TC: There’s so much toxic stuff out there, there’s no way you can protect your child from everything. When I had children I just thought, ‘Oh you know, I won’t have the TV on and they won’t see the sexy videos…I won’t have magazines with unrealistic body shapes around.’ Pretty soon you realise that it’s like a noxious gas – you can press all the towels you want to the doorframe but it still comes creeping in. They’re going to go out there and by the time they are    five or six they’re going to be influenced or they are going to come across it. You have to give them a gas mask. They can filter it out for themselves and you have to show them what to look out for in a really age-appropriate way. Then, when they see it they can say, ‘Yeah, I know what that is…ok…I can reject that.’  

Parents are in denial about pornography. I talk to them and they say, ‘Oh no, it’s fine! It didn’t do me any harm’ And I think ‘Have you seen it? Go on it, have a look…Can you imagine seeing it through the eyes of your child?’ It’s funny because they don’t spend the 30 seconds it takes to find the most disgusting stuff. I’m not a prude but it is not about sexuality or women expressing their sexuality. Originally when I started to talk about pornography people said that I was a prude and that I just didn’t get it, and that I was against letting my children express their sexuality. But, it’s not sexuality - it’s violence. It’s misogyny for money. It’s horrifying.  

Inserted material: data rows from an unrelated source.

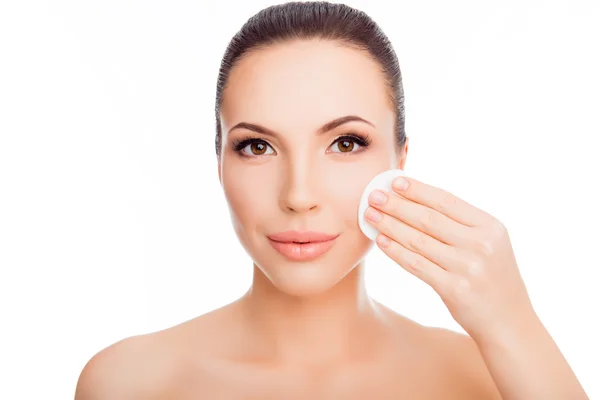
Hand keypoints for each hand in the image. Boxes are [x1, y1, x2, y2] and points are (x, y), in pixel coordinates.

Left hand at [364, 176, 537, 341]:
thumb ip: (461, 224)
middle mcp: (481, 244)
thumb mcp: (489, 244)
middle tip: (373, 195)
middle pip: (429, 218)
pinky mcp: (454, 289)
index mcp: (490, 227)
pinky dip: (395, 251)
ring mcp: (468, 267)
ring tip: (370, 215)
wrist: (509, 322)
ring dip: (390, 225)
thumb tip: (416, 199)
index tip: (395, 181)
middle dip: (397, 205)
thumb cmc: (492, 278)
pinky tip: (381, 240)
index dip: (418, 190)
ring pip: (418, 240)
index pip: (447, 201)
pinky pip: (416, 264)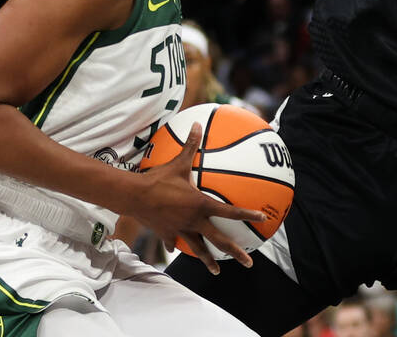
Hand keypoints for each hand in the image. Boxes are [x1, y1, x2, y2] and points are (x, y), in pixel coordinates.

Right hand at [132, 123, 266, 274]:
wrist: (134, 197)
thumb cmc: (158, 179)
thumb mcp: (177, 162)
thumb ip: (191, 145)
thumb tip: (198, 124)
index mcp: (201, 205)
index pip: (230, 211)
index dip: (248, 214)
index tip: (262, 218)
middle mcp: (194, 221)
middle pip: (219, 241)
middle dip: (235, 252)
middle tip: (248, 263)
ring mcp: (180, 230)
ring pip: (198, 249)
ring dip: (209, 260)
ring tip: (217, 271)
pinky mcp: (166, 234)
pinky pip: (174, 242)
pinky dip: (176, 244)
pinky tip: (176, 248)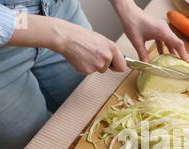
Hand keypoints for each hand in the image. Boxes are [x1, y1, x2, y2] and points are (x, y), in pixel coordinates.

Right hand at [9, 14, 126, 73]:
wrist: (67, 38)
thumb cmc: (83, 37)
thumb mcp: (102, 40)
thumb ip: (110, 51)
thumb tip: (116, 61)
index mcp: (112, 48)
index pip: (122, 66)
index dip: (117, 67)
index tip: (114, 66)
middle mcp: (106, 57)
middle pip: (108, 69)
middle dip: (103, 64)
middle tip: (93, 54)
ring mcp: (97, 65)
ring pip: (98, 70)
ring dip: (93, 64)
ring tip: (85, 54)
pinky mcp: (87, 70)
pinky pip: (89, 72)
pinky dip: (85, 66)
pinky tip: (80, 57)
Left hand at [111, 0, 188, 62]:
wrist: (127, 11)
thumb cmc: (132, 22)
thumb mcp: (136, 41)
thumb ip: (142, 54)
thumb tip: (146, 66)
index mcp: (162, 31)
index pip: (178, 44)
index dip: (184, 55)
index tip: (188, 64)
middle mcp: (164, 29)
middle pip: (177, 43)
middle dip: (182, 55)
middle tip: (186, 66)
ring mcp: (162, 28)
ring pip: (171, 42)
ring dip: (173, 52)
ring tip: (175, 63)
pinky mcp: (158, 29)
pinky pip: (165, 40)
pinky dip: (165, 48)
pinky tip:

If you don’t talk to your child, porn will be their first sex education. That’s something you do not want. We all feel slightly sick about it. I talked to my child about it. I didn’t enjoy it but you just have to. You have to have an on-going conversation. I think the most important thing that we can say as parents is, ‘Whatever you have seen, whatever you’ve done - just talk to me about it and I will not be angry with you’. They need to realise that we’re always there for them and it’s not their fault. They don’t necessarily go and find it, it comes and finds them through links and spam. Most of it is accidental. Kids don’t want to see this stuff. There’s this idea that kids are just trying to get round the filters but if you look at the research actually a lot of kids don’t want to get round the filters. Maybe once they become hooked on it and they become addicted they do, but certainly not in the early stages.  

If you leave it, someone else will get to them first. You certainly don’t want pornography getting to them before you’ve had a chance to show them that it’s just acting, it’s for money, it’s not what sex is, and it is not what people do to express emotion. Sex is about getting close to someone, it’s about an emotional and spiritual bond. Obviously no one wants to be talking to them about pornography but what can we do? We have to warn them. We have to tell them that they can reject it and not take it on board.